Software raid is bad. IDE hardware raid isn't much better. Software raid
is always going to eat your system alive since the CPU has to be busy
with 2 or more writes as opposed to it's normal 1.

That hasn't been my experience at all. Frankly, I've never seen a cheap (<$3k) hardware RAID controller that can touch software RAID's performance on Linux, especially in "challenging" setups, like RAID-5. Sure, software RAID eats more CPU, but most PCs have CPU to spare these days. Would you rather eat 10% of one of your Xeon CPUs to get 200 MB/sec or 100% of an Intel 960 to get 15 MB/sec?
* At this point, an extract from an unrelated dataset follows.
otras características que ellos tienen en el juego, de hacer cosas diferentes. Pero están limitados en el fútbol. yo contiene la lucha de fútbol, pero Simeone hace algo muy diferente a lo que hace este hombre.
Having said that, booting off of software RAID is a total pain in the neck in Linux. You're *much* better off buying a 3ware RAID card if you want to boot off of RAID-1 IDE drives. Avoid motherboard RAID like the plague--it's almost always just software RAID with a BIOS-level driver and a proprietary disk format.

From a TCO standpoint, the 3ware cards are usually cheaper then the time it takes to configure and manage software RAID in Linux. That'll change some day, but the day's still quite a ways off.

Raid 5 spreads the load over spindles and should take less CPU total,
but don't bet on it if it is IDE.

That's exactly backwards--RAID 5 eats more CPU then RAID 0 or 1, because it needs to XOR all of your data to generate parity. With an expensive hardware RAID controller, you'll have a fast enough CPU to handle it all on the card. With a cheaper RAID controller, you'll be massively bottlenecked whenever you're writing to disk. With software RAID, you'll eat more system CPU, but still get good streaming I/O performance. If you're doing small random writes, you'll get horrible performance unless you have a *really* bright RAID controller.


For this (and a number of other reasons), you're best off avoiding RAID 5 if you care about random I/O performance. It can be made to go fast, but you'll need to throw a lot of cash at it. The same amount of cash will frequently get you better performance with RAID 0+1 (or 1+0, depending on how you look at things).

Go SCSI or don't do RAID.

SCSI has its places--it's way faster when you care about lots of small I/O operations, and the drives are somewhat more reliable, but it's massively more expensive, especially if you're more concerned about storage capacity then performance. Personally, I'd take IDE RAID 1 over a single SCSI drive for critical data almost any day of the week. It's an engineering trade-off (the extra complexity of RAID and the higher failure rate of IDE vs the lack of a safety net with a single SCSI drive), but when money isn't growing on trees, it's a nice option to have.


In the context of Asterisk, where disk I/O is either logging or voicemail, buying a 3ware card and a pair of IDE drives seems like a decent business decision.